INDIANAPOLIS – A National Eucharistic Congress breakout session presented by The Catholic University of America sought to explore the increasingly difficult challenge of creating lifelong disciples.
On July 19, a standing-room-only crowd packed inside the Crowne Plaza Hotel to hear from University experts, alongside education and lay leaders, who explored the complementary roles of parents and Catholic teachers in forming their children. The session, titled Is "Orthodoxy Enough?: The Family and Catholic Education" was another visible sign of the University's placement at the Congress.
“We all want our children to become lovers of the truth, to be faithful and charitable, to be attached to Christ — ultimately, to become saints,” University President Peter Kilpatrick said in opening remarks. “But we know that in humility, we can only offer the truth and propose ways of knowing it; there is no way for us to both offer a true, vigorous, broad-minded education and prevent students from rejecting what is proposed to them. We educate in freedom and toward freedom.”
The president encouraged the crowd, some of whom held their young children in their arms, to reflect the light of the Gospel in everything they do.
“To preach the Gospel with the example of our lives,” he said. “A faculty and a family must keep Christ at the center of their activity, or else what they profess will devolve into empty abstractions.”
The president then sat with the audience as a panel of experts delved into the topic. Among the leaders was moderator Father Aquinas Guilbeau, OP, the University’s Chaplain, and the Vice President for Ministry and Mission. Rockville Centre’s Bishop John O. Barres, who serves as vice chair of the University’s board of trustees, delivered the opening prayer for the session. He thanked God for the University’s “global missionary spirit.”
Andrew Abela, founding dean of the Busch School of Business and Ordinary Professor of Marketing, served as a panelist. He emphasized the value of cultivating virtue among young people in a higher education setting like Catholic University. Higher education, he said, is less about classes and more about the positive formation of the whole person.

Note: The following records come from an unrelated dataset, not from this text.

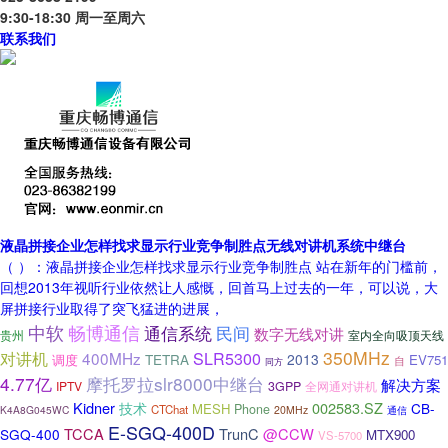
9:30-18:30 周一至周六
联系我们
液晶拼接企业怎样找求显示行业竞争制胜点无线对讲机系统中继台
（ ）：液晶拼接企业怎样找求显示行业竞争制胜点 站在新年的门槛前，
回想2013年视听行业依然让人感慨，回首马上过去的一年，可以说，大
屏拼接行业取得了突飞猛进的进展，
中软
畅博通信
民间
通信系统
数字无线对讲
贵州
室内全向吸顶天线
350MHz
对讲机
400MHz
SLR5300
TETRA
2013
调度
EV751
自
同方
4.77亿
摩托罗拉slr8000中继台
解决方案
IPTV
3GPP
全网通对讲机
Kidner
002583.SZ
CB-
技术
MESH
Phone
CTChat
K4A8G045WC
20MHz
通信
E-SGQ-400D
TCCA
TrunC
@CCW
SGQ-400
MTX900
VS-5700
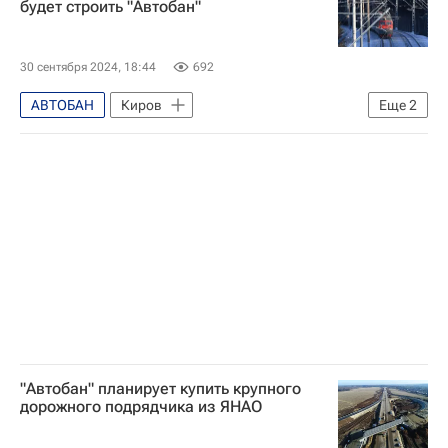
будет строить "Автобан"
30 сентября 2024, 18:44
692
АВТОБАН
Киров
Еще
2
Кировская область
Александр Соколов
"Автобан" планирует купить крупного
дорожного подрядчика из ЯНАО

“We want our kids to be self-disciplined,” Dean Abela said. “That's the virtue of temperance. We want our kids to be resilient, that's part of the virtue of courage and fortitude. We want our kids to be fair to others, to get along with others, to be friendly to others; those are all virtues within the virtue of justice. And then, of course, we want to make wise decisions to be rational. And this is the virtue of wisdom.”